比良さんのことまでは聞いてなかったのか、岩井田さんはシェフにしては意外性のある外見を持つ比良さんを前に、目をまん丸にしていた。
「比良さん、今日もとてもおいしかったです。ありがとうございました」
「喜んでいただけたなら良かった。えーと、こちらは……」
「あ、彼は私と同じオアシスタウン部の岩井田です」
「はじめまして、岩井田です。担当の上村から勧められて来たんですけど正解でした。オアシスタウンの方でもよろしくお願いします」
「そうなんですか。いや、嬉しいな!」
 比良さんはトレードマークの立派な眉を下げ、笑顔を作った。
「そうだ! 実は今、2号店用のデザートの試作品をいくつか作ってまして。よかったらこの後食べていかれませんか?」
「えっ、いいんですか?」
 私より先に、岩井田さんの方が食いついた。
岩井田さん、ひょっとしてお酒より甘いもの方が好きな人なんだろうか。
「もちろんですよ。すぐにお持ちしますね」
「新作のデザート食べさせてくれるって。やったね、三谷さん!」
「岩井田さん、甘いものお好きなんですね」
「はい、そりゃあもう」
 比良シェフがテーブルを去るとすぐ、試作品のデザートが運ばれてきた。どのデザートもフルーツがふんだんに使われていて、カラフルで可愛らしい。
「このスイーツをあのシェフが? ……いやあ、人は見かけによらないね」
「味も素晴らしいんですよ! 私もいただきます」
 私も岩井田さんも、テーブルの上のデザートに無我夢中でに手を伸ばした。
それにしても岩井田さん、本当に甘いものに目がないんだな。会社の女の子たちはこのこと知っているんだろうか。
「本当だ、どれもおいしいなあ。……あのシェフ、凄い人なんだね」
「岩井田さん、このお店のこと気に入られたみたいですね」
 『リストランテHira』は、あの上村が必死になって契約を勝取ったレストランなのだ。なんだか私まで、嬉しさがこみ上げてくる。
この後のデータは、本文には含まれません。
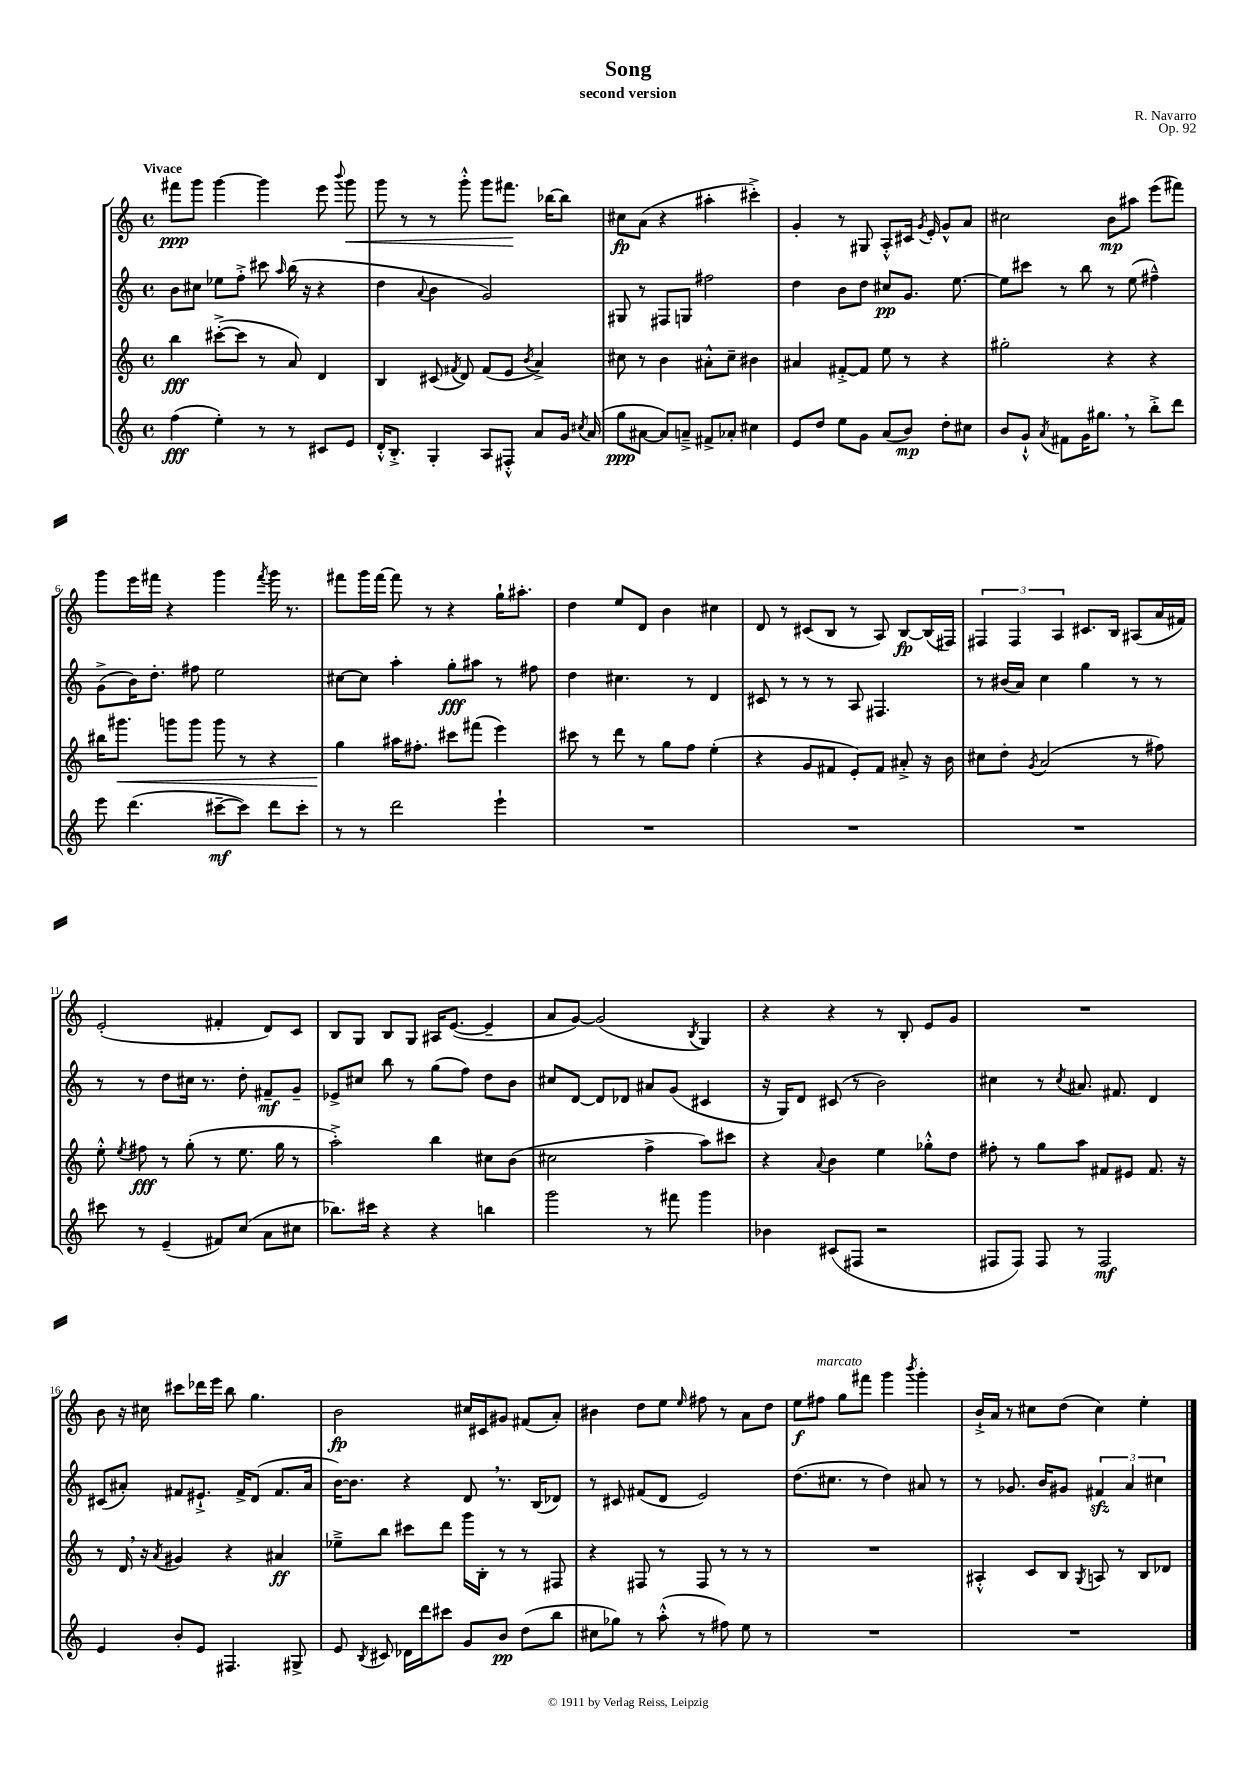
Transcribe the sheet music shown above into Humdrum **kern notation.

**kern	**kern	**kern	**kern
*staff4	*staff3	*staff2	*staff1
*clefG2	*clefG2	*clefG2	*clefG2
*k[]	*k[]	*k[]	*k[]
*M4/4	*M4/4	*M4/4	*M4/4
*met(c)	*met(c)	*met(c)	*met(c)
(4ff	4bb	8b	8fff#
.	.	8cc#	8ggg
4ee')	([8ccc#'^	8ee-	[4ggg
.	8ccc#]	8ff'^	.
8r	8r	8ccc#	4ggg]
.	.	16qqaa	.
8r	8a)	(16bb	.
.	.	16r	.
8c#	4d	4r	8eee
.	.	.	8qqbbb
8e	.	.	8ggg
=	=	=	=
16d'^^	4B	4dd	8ggg
8.B'^	.	.	.
.	.	.	8r
.	.	8qqa	.
4G'	(8c#	4b	8r
.	8qf#	.	.
.	8d)	.	8ggg'^^
8A	(8f#	2g)	8ggg
8F#'^^	8e	.	8.fff#
.	8qb	.	.
8a	4a^)	.	.
.	.	.	[16bb-
16g	.	.	8bb-]
8qcc#	.	.	.
(16a	.	.	.
=	=	=	=
8gg	8cc#	8G#	8cc#
[8a#	8r	8r	(8a
8a#])	4b	8F#	4r
8a~^	.	8G	.
8f#^	8a#'^^	2ff#	4aa#'
8a-'	8cc#~	.	.
4cc#	4b#	.	4ccc#'^)
=	=	=	=
8e	4a#	4dd	4g'
8dd	.	.	.
8ee	[8f#'^	8b	8r
8g	8f#]	8dd	8G#
(8a	8ee	8cc#	8A'^^
8b)	8r	8.g	16c#
.	.	.	8qg
.	.	.	16e'
8dd'	4r	.	8g^^
.	.	[8.ee	.
8cc#	.	.	8a
=	=	=	=
8b	2gg#'	8ee]	2cc#
8g`^^	.	8ccc#	.
8qa	.	.	.
8f#	.	8r	.
16g	.	8bb	.
8.gg#	.	.	.
.	4r	8r	8b
8r	.	(8ee	8aa#
8bb'^	4r	4ff#~^^)	(8eee
8ddd	.	.	8fff#)
=	=	=	=
8eee	16bb#	(8g^	8ggg
.	8.ggg#	.	.
(4.ddd	.	16b)	16eee
.	.	8.dd'	16fff#
.	8ggg	.	4r
.	8ggg	8ff#	.
[8ccc#~	8ggg	2ee	4ggg
8ccc#])	8r	.	.
.	.	.	8qfff#
8ddd	4r	.	16ggg
.	.	.	8.r
8ccc#'	.	.	.
=	=	=	=
8r	4gg	[8cc#	8fff#
8r	.	8cc#]	16ggg
.	.	.	[16fff#
2ddd	16aa#	4aa'	8fff#]
.	8.ff#'	.	.
.	.	.	8r
.	8ccc#	8gg'	4r
.	(8fff#	8aa#	.
4eee`	4eee)	8r	16gg`
.	.	.	8.aa#'
.	.	8ff#	.
=	=	=	=
1r	8ccc#	4dd	4dd
.	8r	.	.
.	8ddd	4.cc#	8ee
.	8r	.	8d
.	8gg	.	4b
.	8ff	8r	.
.	(4ee'	4d	4cc#
=	=	=	=
1r	4r	8c#	8d
.	.	8r	8r
.	8g	8r	(8c#
.	8f#	8r	8B
.	8e')	8A	8r
.	8f#	4.F#	8A)
.	8a#'^	.	[8B
.	16r	.	(16B]
.	16b	.	16F#)
=	=	=	=
1r	8cc#	8r	6F#
.	8dd'	(16b#	.
.	.	.	6F#
.	.	16a)	.
.	8qg	.	.
.	(2a	4cc	.
.	.	.	6A
.	.	4gg	8.c#
.	.	.	16B
.	8r	8r	(8A#
.	8ff#)	8r	16a
.	.	.	16f#)
=	=	=	=
8ccc#	8ee'^^	8r	(2e'
.	8qee	.	.
8r	8ff#	8r	.
(4e~	8r	8dd	.
.	(8gg'	16cc#	.
.	.	8.r	.
8f#)	8r	.	4f#'
(8cc	8.ee	8dd'	.
8a	.	8f#~	8d)
.	16gg	.	.
8cc#	8r	8g~	8c
=	=	=	=
8.bb-)	2aa'^)	8e-^	8B
.	.	8cc#	8G
16ccc#	.	.	.
4r	.	8bb	8B
.	.	8r	8G
4r	4bb	(8gg	16A#
.	.	.	([8.e
.	.	8ff)	.
4bb	8cc#	8dd	4e~]
.	(8b	8b	.
=	=	=	=
2ggg	2cc#	8cc#	8a
.	.	[8d	[8g)
.	.	8d]	(2g]
.	.	8d-	.
8r	4ff^	8a#	.
8fff#	.	(8g	.
.	.	.	8qB
4ggg	8aa)	4c#	4G)
.	8ccc#	.	.
=	=	=	=
4b-	4r	16r	4r
.	.	16G)	.
.	.	8d	.
.	8qqa	.	.
(8c#	4b	(8c#	4r
8F#	.	8r	.
2r	4ee	2b)	8r
.	.	.	8B'
.	8gg-'^^	.	8e
.	8dd	.	8g
=	=	=	=
8F#	8ff#'	4cc#	1r
8F#)	8r	.	.
8F#	8gg	8r	.
.	.	8qcc#	.
8r	8aa	8.a#	.
2F#	8f#	.	.
.	.	8.f#	.
.	8e#	.	.
.	8.f#	4d	.
.	16r	.	.
=	=	=	=
4e	8r	(8c#	8b
.	16d	8a#')	16r
.	16r	.	16cc#
.	8qa	.	.
8b'	4g#	8f#	8ccc#
8e	.	8.e#`^	16ddd-
.	.	.	16eee
4.F#	4r	.	8bb
.	.	16f#^	.
.	.	(8d	4.gg
.	4a#	8.f#	.
8G#^	.	.	.
.	.	16a#	.
=	=	=	=
8e	8ee-~^	[16b)	2b
.	.	8.b]	.
8qB	.	.	.
8c#	8bb	.	.
16d-	8ccc#	4r	.
16ddd	.	.	.
8ccc#	8ddd	.	.
8g	16ggg	8d	16cc#
.	16B'	.	16c#
8b	8r	8.r	8g#
(8dd	8r	.	(8f#
.	.	(16B	.
8bb	8F#	8d-)	8a')
=	=	=	=
8cc#	4r	8r	4b#
8gg-)	.	8c#	.
8r	8F#	(8f#	8dd
(8aa'^^	8r	8d	8ee
.	.	.	16qqee
8r	8F#	2e)	8ff#
8ff#)	8r	.	8r
8ee	8r	.	8a
8r	8r	.	8dd
=	=	=	=
1r	1r	(8.dd	8ee
.	.	.	8ff#
.	.	8.cc#	.
.	.	.	8gg
.	.	8r	8fff#
.	.	4dd)	4ggg
.	.	.	8qbbb
.	.	8a#	4ggg'
.	.	8r	.
=	=	=	=
1r	4A#'^^	8r	16b`^
.	.	.	16a
.	.	8.g-	8r
.	8c	.	8cc#
.	.	16b	.
.	8B	8g#	(8dd
.	8qG	.	.
.	8A	6f#	4cc#)
.	8r	.	.
.	.	6a	.
.	8B	.	4ee'
.	.	6cc#	.
.	8d-	.	.
==	==	==	==
*-	*-	*-	*-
「はい、かなり。僕も、常連になりそうだ。……それはそうと、三谷さんはここのシェフと顔見知りなんですね」
 岩井田さんの問いに、一瞬言葉が詰まる。一気にあの日のことまで思い出してしまった。
「ええ、実は以前上村に連れてきてもらったことがあって」
「ああなるほど、上村くんにね。……あれ、噂をすれば――」
 そう言って岩井田さんはお店の入り口の方に目を向けた。私も、岩井田さんの視線を追った。